私が過去に“ママ友カースト”や”ママ友トラブル”の記事を見て感じた「ママ友付き合いって大変そう…」という気持ちは、いつしか”ママ友”のイメージに鈍い色の霧をまとわせていた。それに加えて、自身の「ママ友=母親になったら自然にできるもの」という思い込みが孤独感の中で「ママ友=母親になったら作らなきゃいけないもの」に変化したことで、私は”ママ友”に暗くどろっとしたイメージを持ってしまったんである。
会話中、“ママ友”が思い浮かんだと同時に暗いイメージも浮かんできて「ママ友がね」と言うことをためらったのである。

だというのに最終的に「ママ友がね」にしたのは、自分でもビックリするくらい無意識に、矛盾を抱えていたからだ。

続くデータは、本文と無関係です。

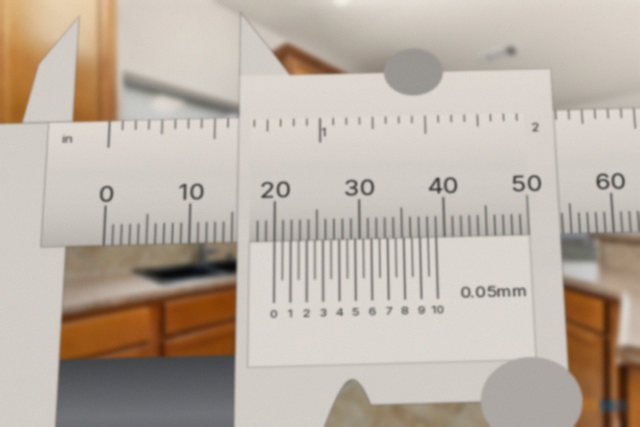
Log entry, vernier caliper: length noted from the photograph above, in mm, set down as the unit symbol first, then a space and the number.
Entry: mm 20.0
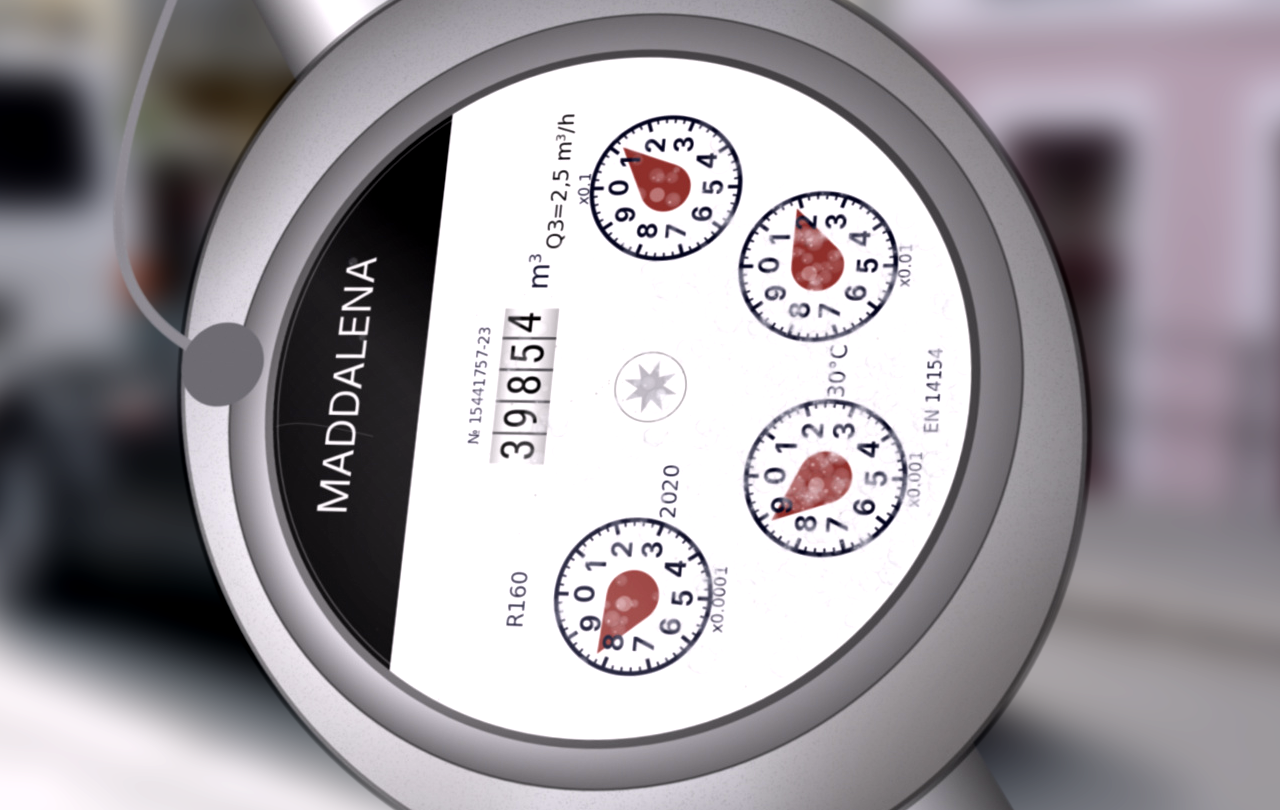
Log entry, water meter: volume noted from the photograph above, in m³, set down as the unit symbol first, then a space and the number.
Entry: m³ 39854.1188
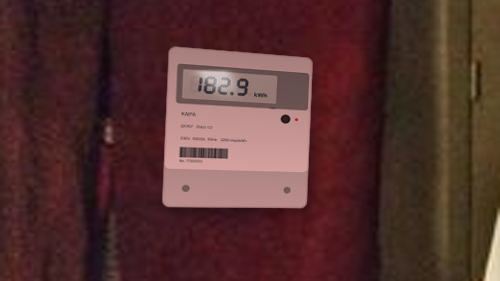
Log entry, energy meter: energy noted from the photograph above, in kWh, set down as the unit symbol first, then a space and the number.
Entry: kWh 182.9
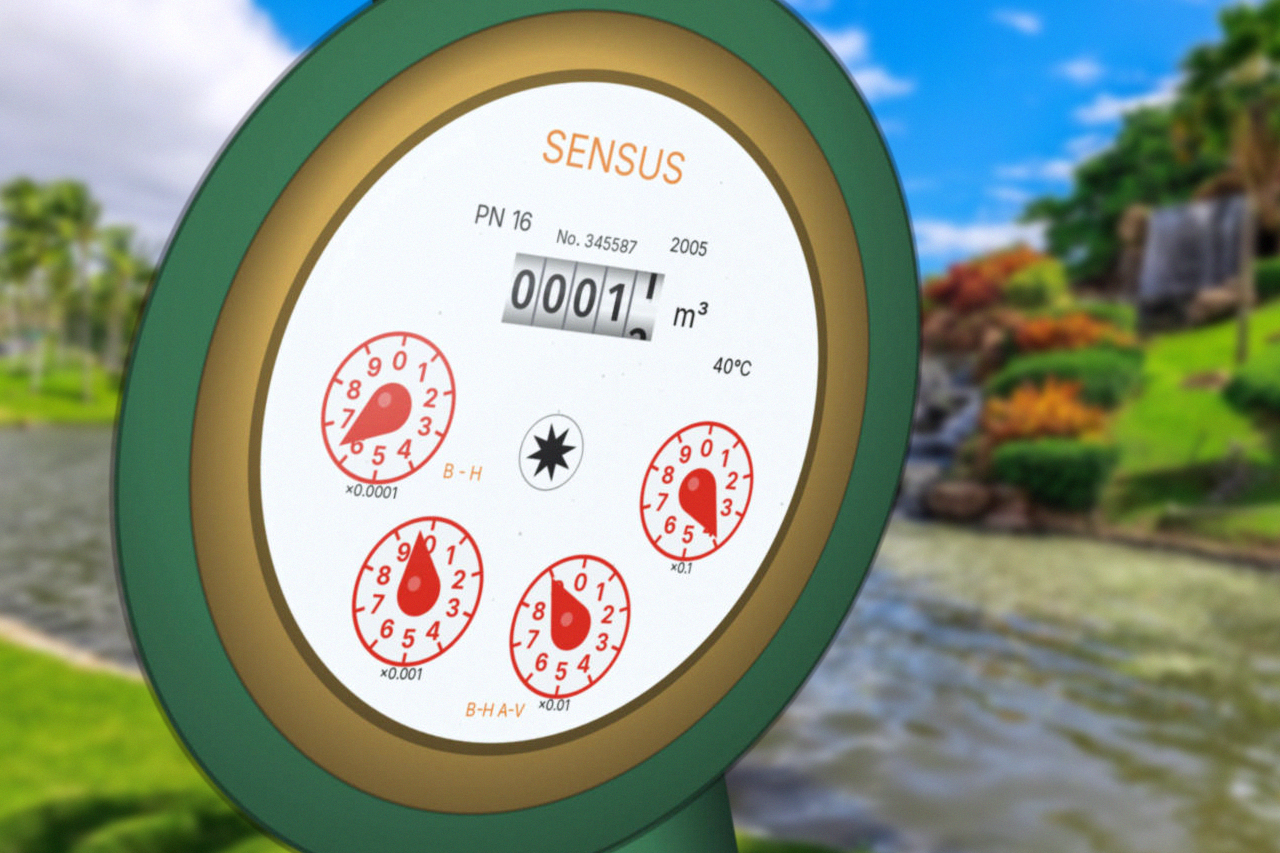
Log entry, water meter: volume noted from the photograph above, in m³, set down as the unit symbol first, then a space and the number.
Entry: m³ 11.3896
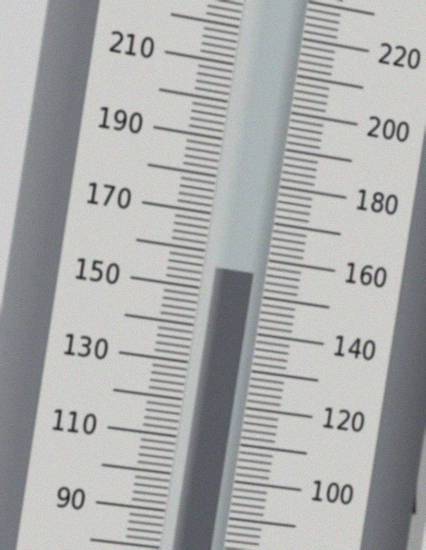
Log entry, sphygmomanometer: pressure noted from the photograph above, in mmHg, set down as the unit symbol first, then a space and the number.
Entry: mmHg 156
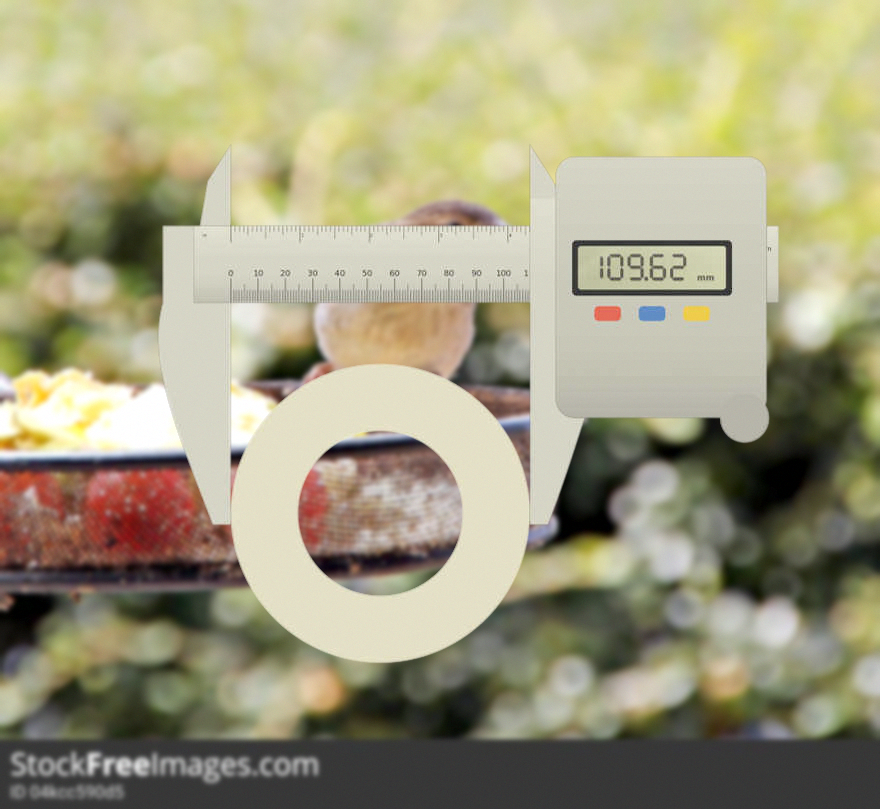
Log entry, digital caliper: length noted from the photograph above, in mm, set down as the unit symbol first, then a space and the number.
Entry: mm 109.62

友人の属性の1つが母親ってだけだから、どんな立場の人でもただ”友だち”だ。

そう思っているのは確かだ。

確かなはずなのに、私は「母親になってから出会った、同じ母親である友人を”ママ友”にカテゴライズすることは自然なこと」という認識も持っていたのだ。
たぶん”ママ友”という呼称があるためだと思う。わざわざ呼び名が存在するという事実は、私にとってとてもインパクトのあることだったんだろう。その衝撃は脳裏に深く刻まれ、”ママ友”は呼称の無い他の友人たちと区別する存在なんだというイメージが、頭の片隅にぺとっと張り付いていたのだ。
だからとっさに「漫画好きの友人は母親だから、やっぱりここは”ママ友”って言った方がいいんじゃない!?」と考えたのである。

“ママ友”はただの言葉だ。
私はその言葉に強くとらわれていたんだなぁと思う。

ここまで書き終えた今、”友だち”でも”ママ友”でもどっちでもいいやという心持ちになった。
“友だち”は”友だち”に違いないし、”ママ友”って言うことで「その友だちには子どもがいて…」っていう補足説明が省けるなぁと思ったりもする。

“友だち”と、”ママ友”。
そのうち器用に使いこなせるようになるだろうか。